East Mark Int'l. v ADAR, PICS Case No. 14-0175 (E.D. Pa. Jan. 24, 2014) Bartle, J. (13 pages).

U.S. DISTRICT COURT - EASTERN

The Legal Intelligencer

RESIDENTIAL AND COMMERCIAL REAL ESTATE

Attorneys Fees • Costs • Time Records • Hourly Rate

East Mark Int'l. v ADAR, PICS Case No. 14-0175 (E.D. Pa. Jan. 24, 2014) Bartle, J. (13 pages).

Intervenors, alleging a partial ownership interest in a building sold pursuant to an alleged mortgage default, are entitled to reasonable counsel fees and costs in an action arising from a lis pendens on and the sale of a building in Philadelphia.

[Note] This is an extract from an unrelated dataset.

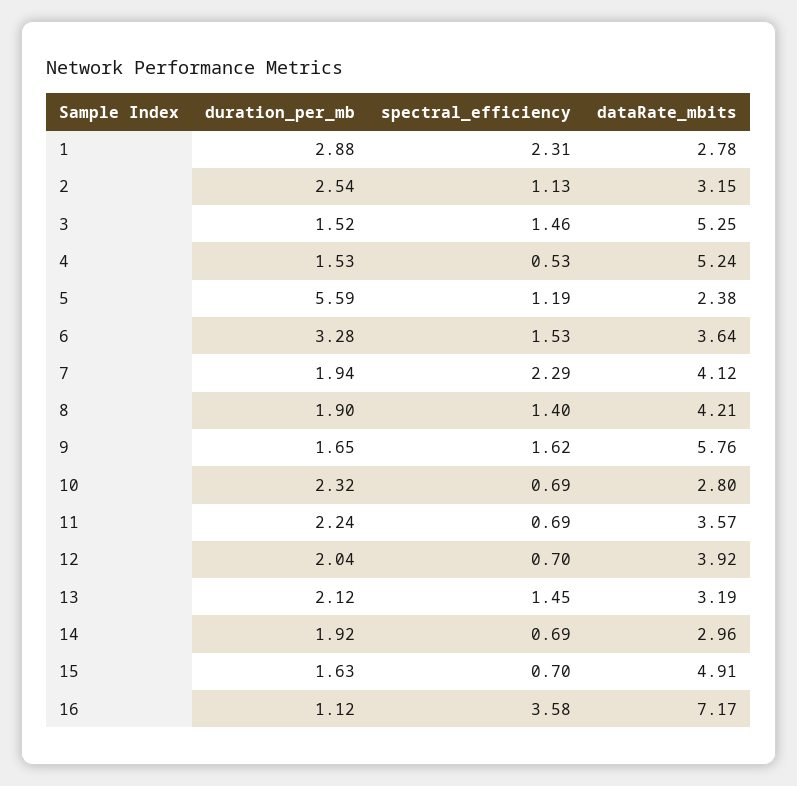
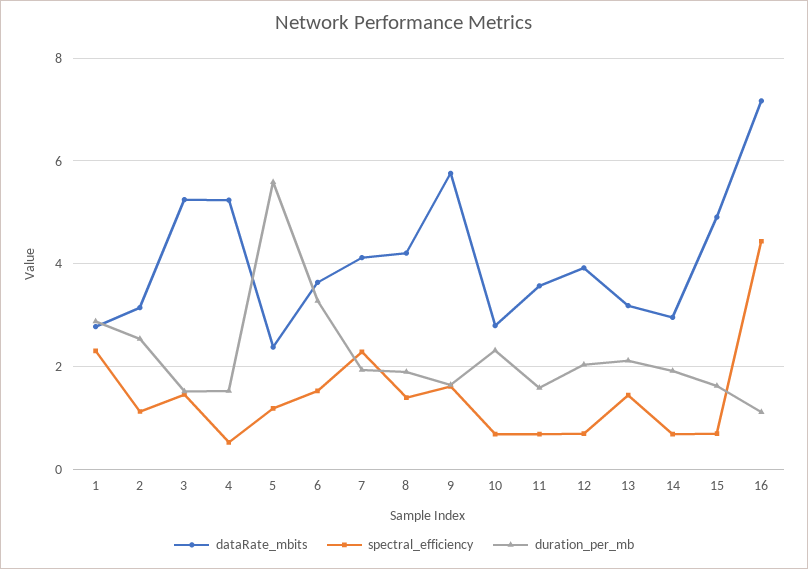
duration_per_mb, 11: 2.24 -> 1.6
spectral_efficiency, 16: 3.58 -> 4.4

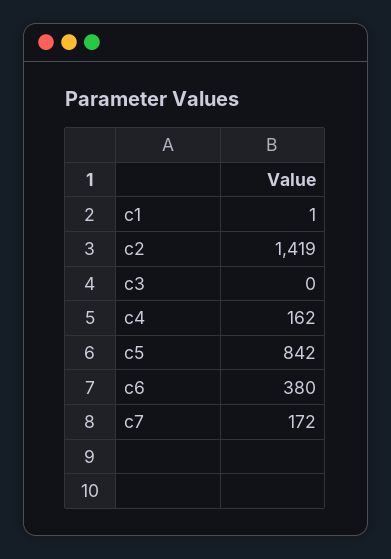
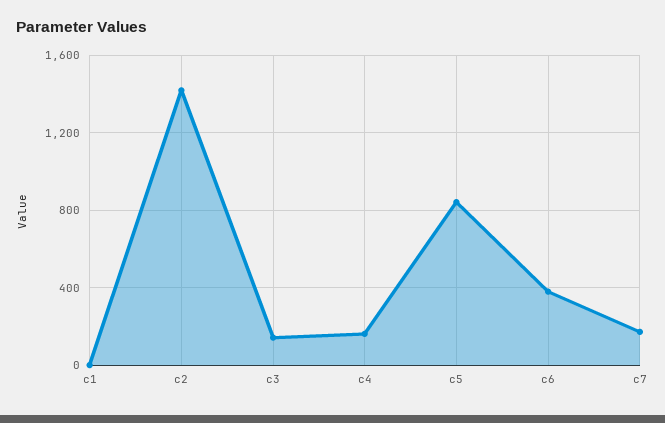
c3: 0 -> 150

East Mark held a mortgage on the building owned by ADAR, doing business as Lincoln, and filed a complaint for confession of judgment after an alleged default on the mortgage. After a marshal's sale was scheduled in the matter, the intervenors, Faibash and Olewski, filed for a temporary restraining order alleging that they had 42.5 percent ownership interest in the building and that the mortgage held by East Mark was a fraud intending to deprive them of their ownership interest. The court granted a restraining order, cancelled the marshal's sale and scheduled a preliminary injunction hearing for August 14, 2013. On August 13, Faibash, Olewski, East Mark and Lincoln filed a stipulation for court approval stating that the parties agreed that the dispute would be resolved through a Bet Din (rabbinical court) proceeding and that East Mark would take no further action on the judgment by confession obtained earlier in the case.

On October 17, 2013, Faibash, Olewski and others filed a motion to enforce the stipulated order alleging that Lincoln and East Mark had violated the stipulated order when East Mark filed an emergency petition to strike the lis pendens filed against the property and to complete specific performance under an agreement of sale. The lis pendens consisted of a July 30, 2012 Bet Din order prohibiting the sale of the building without the Bet Din's authorization. The Common Pleas court granted the petition, struck the lis pendens from the record and Lincoln then sold the property to a third party without the approval of the intervenors. Since East Mark was due more than the sale price, all moneys went to East Mark.

The court denied an emergency motion to enforce the stipulated order filed by the intervenors in October 2013 because East Mark was not in violation when it took action to remove the lis pendens. The order only obligated East Mark to take no further action on its judgment by confession. However, as part of its October order, the court ordered Lincoln to pay intervenors their reasonable counsel fees and costs on the ground that Lincoln had flagrantly violated the court's August stipulated order by proceeding to sell the building without prior authorization from the Bet Din proceeding.

Lincoln did not argue that there were circumstances that make the award unjustified, rather they objected to individual time entries logged by intervenors' attorney and to the attorneys' hourly rate. Intervenors submitted detailed time records in support of their motion.

Viewing the complexity of the case, the work product of the attorneys and the compressed time frame of this matter, an hourly rate of $300 was fair and reasonable.